Le problème est alors la coopération des individus. On passe du travailleur qualifié, pour lequel la discipline visait à la mécanisation de l’obéissance, au travailleur compétent, qui doit adopter une ligne de conduite. L’équation personnelle est forte. La discipline est subordonnée à la visée d’obtenir de l’initiative individuelle et donc des capacités à s’auto-motiver.

L’autonomie est un système de relations sociales orienté vers le développement intensif de l’initiative personnelle.
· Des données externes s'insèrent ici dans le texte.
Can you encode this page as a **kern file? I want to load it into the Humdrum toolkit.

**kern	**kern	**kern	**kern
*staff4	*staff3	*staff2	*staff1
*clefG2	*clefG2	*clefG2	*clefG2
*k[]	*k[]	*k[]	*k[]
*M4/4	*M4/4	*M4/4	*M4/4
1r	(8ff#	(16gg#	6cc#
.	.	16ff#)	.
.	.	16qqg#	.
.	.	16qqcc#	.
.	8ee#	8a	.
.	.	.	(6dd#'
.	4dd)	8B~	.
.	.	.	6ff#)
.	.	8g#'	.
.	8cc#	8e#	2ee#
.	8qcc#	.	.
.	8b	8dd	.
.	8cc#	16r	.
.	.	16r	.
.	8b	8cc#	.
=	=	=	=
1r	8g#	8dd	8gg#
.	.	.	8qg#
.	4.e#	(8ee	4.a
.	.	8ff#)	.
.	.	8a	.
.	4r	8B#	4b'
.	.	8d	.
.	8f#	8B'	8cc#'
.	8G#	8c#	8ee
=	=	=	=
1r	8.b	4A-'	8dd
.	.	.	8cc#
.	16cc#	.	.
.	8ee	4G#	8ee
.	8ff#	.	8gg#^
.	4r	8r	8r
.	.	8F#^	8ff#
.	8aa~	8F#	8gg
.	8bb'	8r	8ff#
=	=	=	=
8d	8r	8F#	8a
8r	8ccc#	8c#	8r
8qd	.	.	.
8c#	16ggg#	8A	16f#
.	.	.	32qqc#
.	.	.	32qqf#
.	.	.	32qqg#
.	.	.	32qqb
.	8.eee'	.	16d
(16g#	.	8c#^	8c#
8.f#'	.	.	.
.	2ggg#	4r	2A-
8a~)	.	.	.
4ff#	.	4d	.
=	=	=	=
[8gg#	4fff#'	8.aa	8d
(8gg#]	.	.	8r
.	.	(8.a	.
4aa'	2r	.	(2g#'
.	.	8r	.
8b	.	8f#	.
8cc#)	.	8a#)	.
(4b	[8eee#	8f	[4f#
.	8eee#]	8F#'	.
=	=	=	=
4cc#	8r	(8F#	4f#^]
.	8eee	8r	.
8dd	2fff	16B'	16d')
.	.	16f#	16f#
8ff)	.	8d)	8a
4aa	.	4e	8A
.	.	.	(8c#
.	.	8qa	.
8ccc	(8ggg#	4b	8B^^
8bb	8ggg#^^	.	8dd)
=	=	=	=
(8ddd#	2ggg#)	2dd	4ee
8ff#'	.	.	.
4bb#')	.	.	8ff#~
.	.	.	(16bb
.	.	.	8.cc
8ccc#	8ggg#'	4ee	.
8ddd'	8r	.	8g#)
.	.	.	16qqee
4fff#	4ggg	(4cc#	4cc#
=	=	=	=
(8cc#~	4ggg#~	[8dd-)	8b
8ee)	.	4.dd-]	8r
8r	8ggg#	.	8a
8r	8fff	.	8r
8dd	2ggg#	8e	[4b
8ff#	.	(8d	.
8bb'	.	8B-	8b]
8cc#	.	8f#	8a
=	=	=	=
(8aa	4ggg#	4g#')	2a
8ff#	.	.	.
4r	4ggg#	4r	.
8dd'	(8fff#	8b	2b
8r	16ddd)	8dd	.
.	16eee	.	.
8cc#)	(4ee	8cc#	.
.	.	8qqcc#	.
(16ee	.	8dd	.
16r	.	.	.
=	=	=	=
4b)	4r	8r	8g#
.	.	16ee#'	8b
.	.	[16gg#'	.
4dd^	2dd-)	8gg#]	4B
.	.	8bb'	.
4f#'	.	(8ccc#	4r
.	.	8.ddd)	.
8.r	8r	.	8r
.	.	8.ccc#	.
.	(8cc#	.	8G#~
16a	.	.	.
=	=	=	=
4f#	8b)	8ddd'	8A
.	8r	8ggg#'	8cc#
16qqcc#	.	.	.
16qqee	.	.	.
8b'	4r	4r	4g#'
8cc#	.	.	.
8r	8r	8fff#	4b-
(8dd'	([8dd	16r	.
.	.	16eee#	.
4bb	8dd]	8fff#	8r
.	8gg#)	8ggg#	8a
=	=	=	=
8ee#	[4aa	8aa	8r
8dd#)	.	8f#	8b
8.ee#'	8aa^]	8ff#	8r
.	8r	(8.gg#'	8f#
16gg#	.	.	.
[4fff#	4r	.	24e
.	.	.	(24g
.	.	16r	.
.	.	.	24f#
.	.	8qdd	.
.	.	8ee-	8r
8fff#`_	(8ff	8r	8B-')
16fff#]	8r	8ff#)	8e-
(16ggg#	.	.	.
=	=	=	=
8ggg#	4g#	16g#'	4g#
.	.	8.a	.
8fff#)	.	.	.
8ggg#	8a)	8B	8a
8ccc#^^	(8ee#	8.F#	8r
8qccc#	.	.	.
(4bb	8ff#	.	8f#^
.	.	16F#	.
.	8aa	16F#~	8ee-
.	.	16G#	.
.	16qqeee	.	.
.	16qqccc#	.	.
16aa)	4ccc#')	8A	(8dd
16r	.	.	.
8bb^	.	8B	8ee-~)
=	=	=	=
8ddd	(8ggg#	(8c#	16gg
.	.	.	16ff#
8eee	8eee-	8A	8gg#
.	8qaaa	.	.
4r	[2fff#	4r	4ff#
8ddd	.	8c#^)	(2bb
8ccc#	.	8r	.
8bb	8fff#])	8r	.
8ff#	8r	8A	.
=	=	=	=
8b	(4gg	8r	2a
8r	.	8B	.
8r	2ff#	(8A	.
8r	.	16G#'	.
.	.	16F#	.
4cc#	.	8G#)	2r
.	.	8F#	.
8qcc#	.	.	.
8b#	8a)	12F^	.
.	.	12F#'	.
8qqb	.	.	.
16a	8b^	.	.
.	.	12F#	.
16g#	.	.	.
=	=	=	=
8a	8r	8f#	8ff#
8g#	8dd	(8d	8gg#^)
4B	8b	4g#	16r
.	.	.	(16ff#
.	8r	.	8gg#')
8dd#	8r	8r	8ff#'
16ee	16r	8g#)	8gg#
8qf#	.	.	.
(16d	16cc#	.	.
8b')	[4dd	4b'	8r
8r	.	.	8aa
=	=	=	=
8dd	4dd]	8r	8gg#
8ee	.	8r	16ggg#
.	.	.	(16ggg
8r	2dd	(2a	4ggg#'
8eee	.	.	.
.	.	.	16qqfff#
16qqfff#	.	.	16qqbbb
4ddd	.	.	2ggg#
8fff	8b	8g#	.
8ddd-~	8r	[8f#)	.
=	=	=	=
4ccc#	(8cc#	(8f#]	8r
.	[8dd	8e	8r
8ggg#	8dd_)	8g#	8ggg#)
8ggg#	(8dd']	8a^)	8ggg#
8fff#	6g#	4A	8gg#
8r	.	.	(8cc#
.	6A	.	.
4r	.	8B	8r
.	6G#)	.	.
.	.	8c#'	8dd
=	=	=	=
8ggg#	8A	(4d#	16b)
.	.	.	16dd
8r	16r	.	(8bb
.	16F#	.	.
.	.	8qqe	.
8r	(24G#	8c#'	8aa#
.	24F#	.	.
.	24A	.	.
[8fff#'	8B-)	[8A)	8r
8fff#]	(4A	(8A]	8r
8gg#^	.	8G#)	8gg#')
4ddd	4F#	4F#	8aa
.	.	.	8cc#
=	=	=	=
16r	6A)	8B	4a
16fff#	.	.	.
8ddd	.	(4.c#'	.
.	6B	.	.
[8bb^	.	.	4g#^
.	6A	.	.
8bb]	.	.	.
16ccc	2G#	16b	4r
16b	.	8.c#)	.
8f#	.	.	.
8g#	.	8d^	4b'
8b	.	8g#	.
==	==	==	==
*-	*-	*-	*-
Elle implique une mobilisation des dispositions individuelles et met donc en relief tout ce qui relève de la personnalité ou du caractère des salariés.

De là, la centralité de la santé mentale et, à travers elle, le contrôle émotionnel et pulsionnel. La psychiatrie est la discipline médicale qui s’occupe des pathologies invalidant la liberté et la vie de relations de l’individu. La santé mentale en est une extension dont l’objet est fait des multiples problèmes relationnels (familiaux, de travail, d’école, de couple, etc.).

Sa particularité est qu’elle traite de la socialité de l’homme d’aujourd’hui en attribuant des causes ou des raisons à des problèmes, très généralement liés à des relations sociales – la souffrance au travail, la phobie scolaire, l’hyperactivité de l’enfant, le stress post-traumatique, etc.

Des relations sociales perturbées
Aux changements dans la manière d’agir qu’est l’autonomie correspondent des changements dans la manière de subir qui renvoient à la souffrance sociale.

Aujourd’hui, l’expression de problèmes, conflits ou dilemmes dans les termes de la souffrance individuelle est une déclaration qui a une valeur pour agir sur un problème commun : le suicide d’un salarié est ainsi, à tort ou à raison, le marqueur tragique du mauvais fonctionnement des relations du travail de l’entreprise à laquelle il appartenait.

La santé mentale est un jeu de langage permettant de donner forme à des conflits de relations sociales. Ce jeu de langage met en relation malheur personnel et relations sociales perturbées (injustes, perverses ou traumatisantes). Il permet ainsi l’expression socialement réglée de la plainte, car la plainte est un acte de parole, ce qui veut dire qu’elle est adressée à des interlocuteurs qui doivent la comprendre et l’utiliser pour agir. En ce sens, ce langage unit le mal individuel à un mal commun.

Les pathologies de la vie de relations sont devenues des pathologies sociales, c’est-à-dire de malheurs personnels dont la signification réelle réside dans les désordres du groupe – ceux de l’entreprise, de la politique, voire du monde en général. Leur valeur de critique sociale et politique est le fruit d’un contexte par lequel l’injustice, l’échec, la déviance, le mécontentement ou la frustration tendent à être évalués par leur impact sur la subjectivité individuelle et sur la capacité à mener une vie autonome.

Tout cela trouve dans la santé mentale un espace de représentations collectives à travers lequel s’exprime l’attitude de nos sociétés à l’égard de l’adversité et de l’infortune produites par les relations sociales.
Autrement dit, la santé mentale est la forme individualiste de traitement de ce que les Grecs appelaient les passions – le pathos désignant ce qui vous affecte et vous emprisonne, le subi, la souffrance.

[1] Cf. Alain Ehrenberg, sociologue, directeur de recherche au CNRS, Le Monde, Idées, 7.03.13.